The boop function is being evaluated (and therefore compiled), and then called on the next line. In traditional algol based languages like c and java with a separate compilation phase, it would not be possible to call boop before scoop has been turned into machine code.

So you are asking how the costs of evaluating lisp are distributed?

For one, the assembler generated whilst evaluating the .lisp file can be cached in a .fasl file so that it does not need to be evaluated again to be loaded into other projects.

Another is that macro's can be evaluated once during function definition. e.g.

(defmacro moob () `(print "kellog"))

(defun foo () (moob)) ; evaluates to (defun funky () (print "kellog"))

(defmacro moob () `(print "fish")) ; redefining moob

(foo) ; will print "kellog" because funky was evaluated before moob was redefined.

In this case, the cost of calling moob is trivial because it only occurs once during the definition of foo. It will slow down the initial load of your program, but no subsequent calls to foo.
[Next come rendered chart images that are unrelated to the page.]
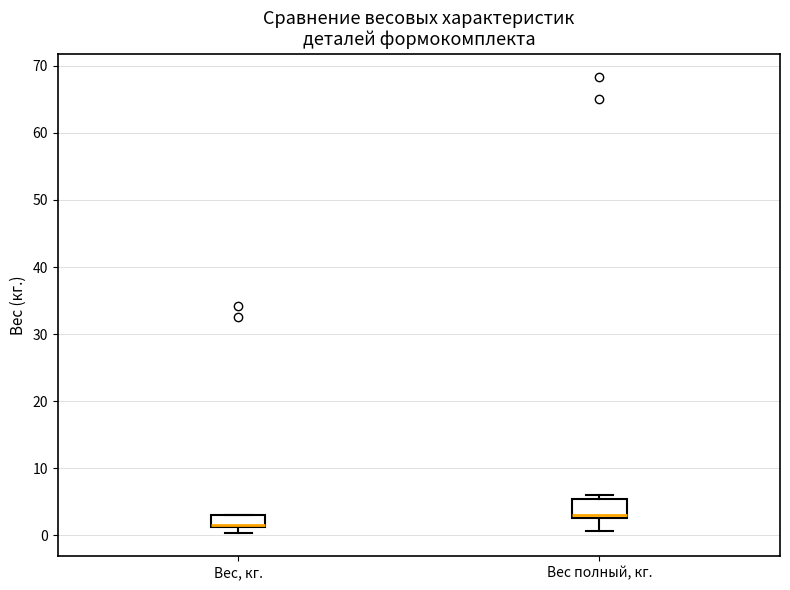

Reading left to right, read every box against the y-axis: the position of its median line, the range the box covers, and the ends of its whiskers. The values are not printed on the chart, so give them approximately, as read against the axis.

Вес, кг.: median 2, box 1 to 3, whiskers 0 to 3
Вес полный, кг.: median 3 (just above the box's lower edge), box 3 to 5, whiskers 1 to 6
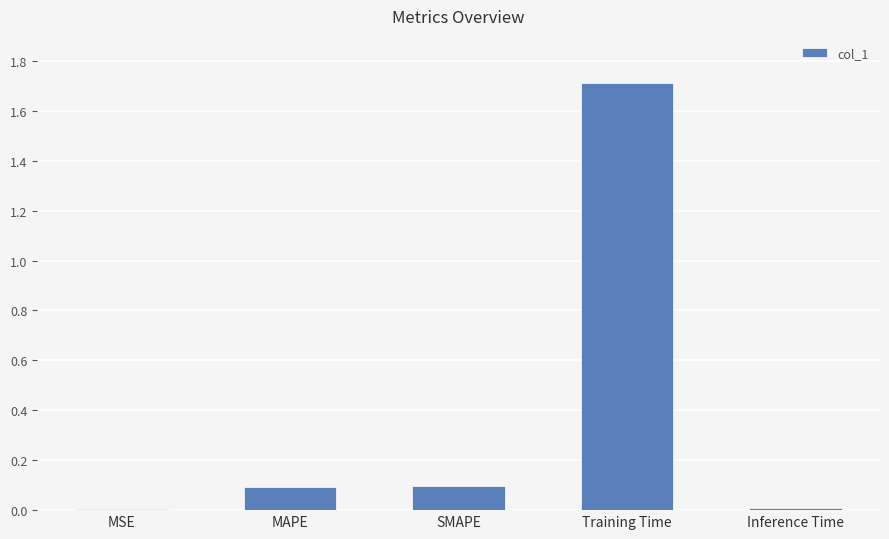

The value at MAPE is 0.0. True or false?

False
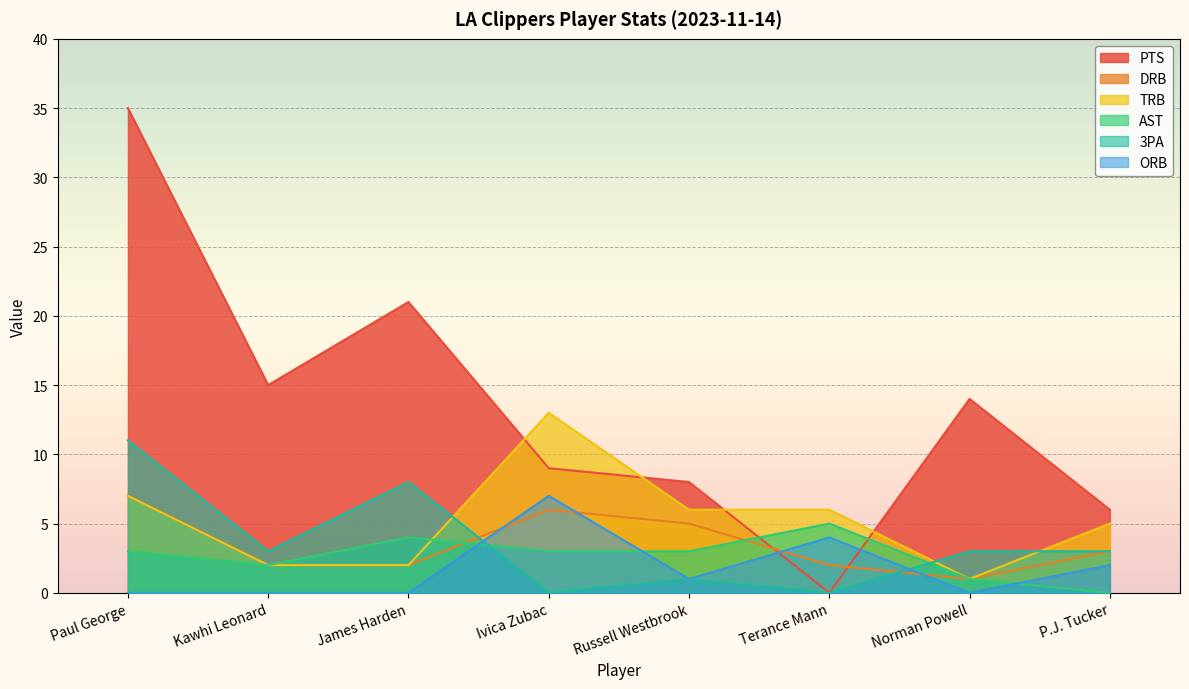

Where does the 3PA series first go above 3?

Paul George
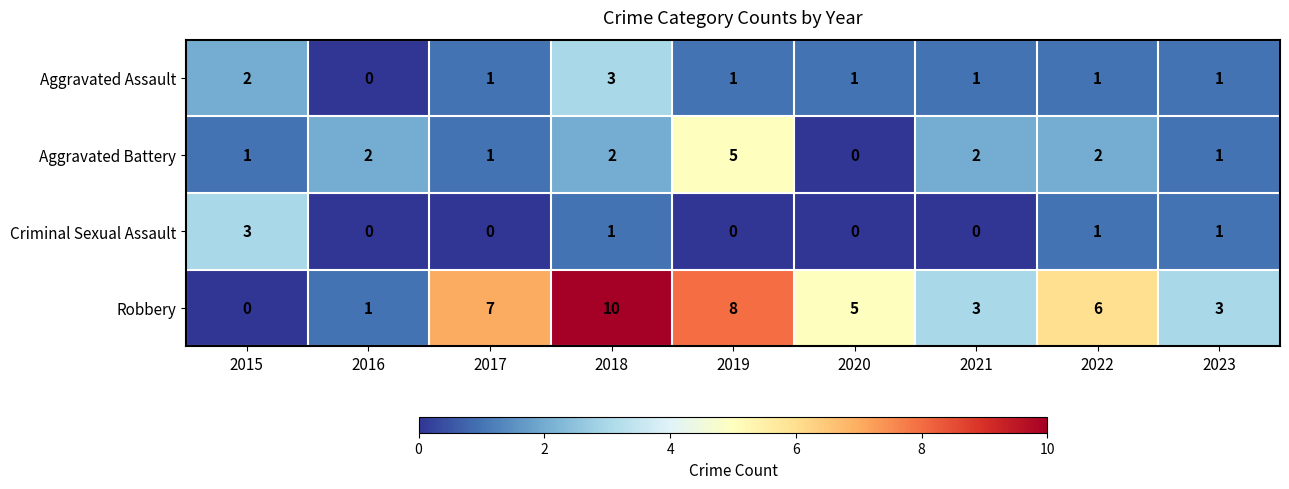

Count the Aggravated Battery values in the range 1 to 2.

7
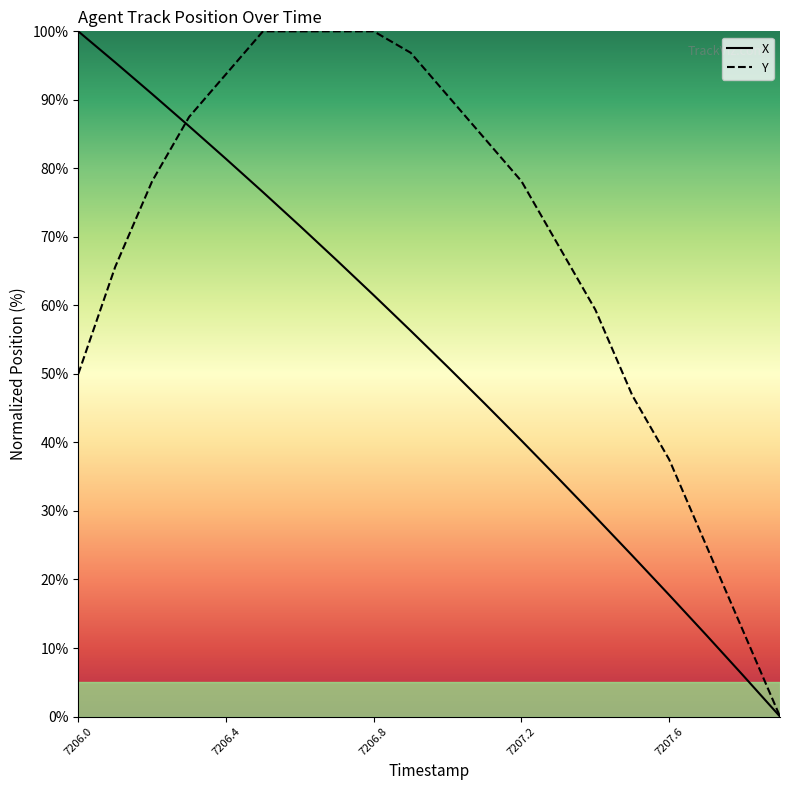

After their last crossing, which series has the higher values: Y or X?

Y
> This is because "compiler" is referring specifically to when assembly is emitted

SBCL has both an in-core compiler (compiles to machine code in memory) and a file compiler (compiles to machine code in an file).

SBCL also has an interpreter (relatively new and which usually is not used), which executes Lisp source as data.

I didn't know SBCL had an interpreter! (For those who didn't know either, see [1].) When would you use it?

[1] http://www.sbcl.org/manual/#Interpreter

I wouldn't say they are a seperate language, but they definitely feel like a seperate layer. They're not first class objects like functions (so you can't pass them to functions) and you can't evaluate the arguments (since macros are only directly present during compilation/interpretation), it's purely a mapping from source code to source code. For example, you can't rewrite a list based on it's values or form. You can rewrite the list to a program that does the transformation when run, but the seperation feels very tangible to me. Something like FEXPRs would be closer to being "just the same as normal code", but there's good reason why macros are the way they are.
You can absolutely pass a macro to a function. It's a list! What you can't do is use funcall or apply on it, because it isn't a function.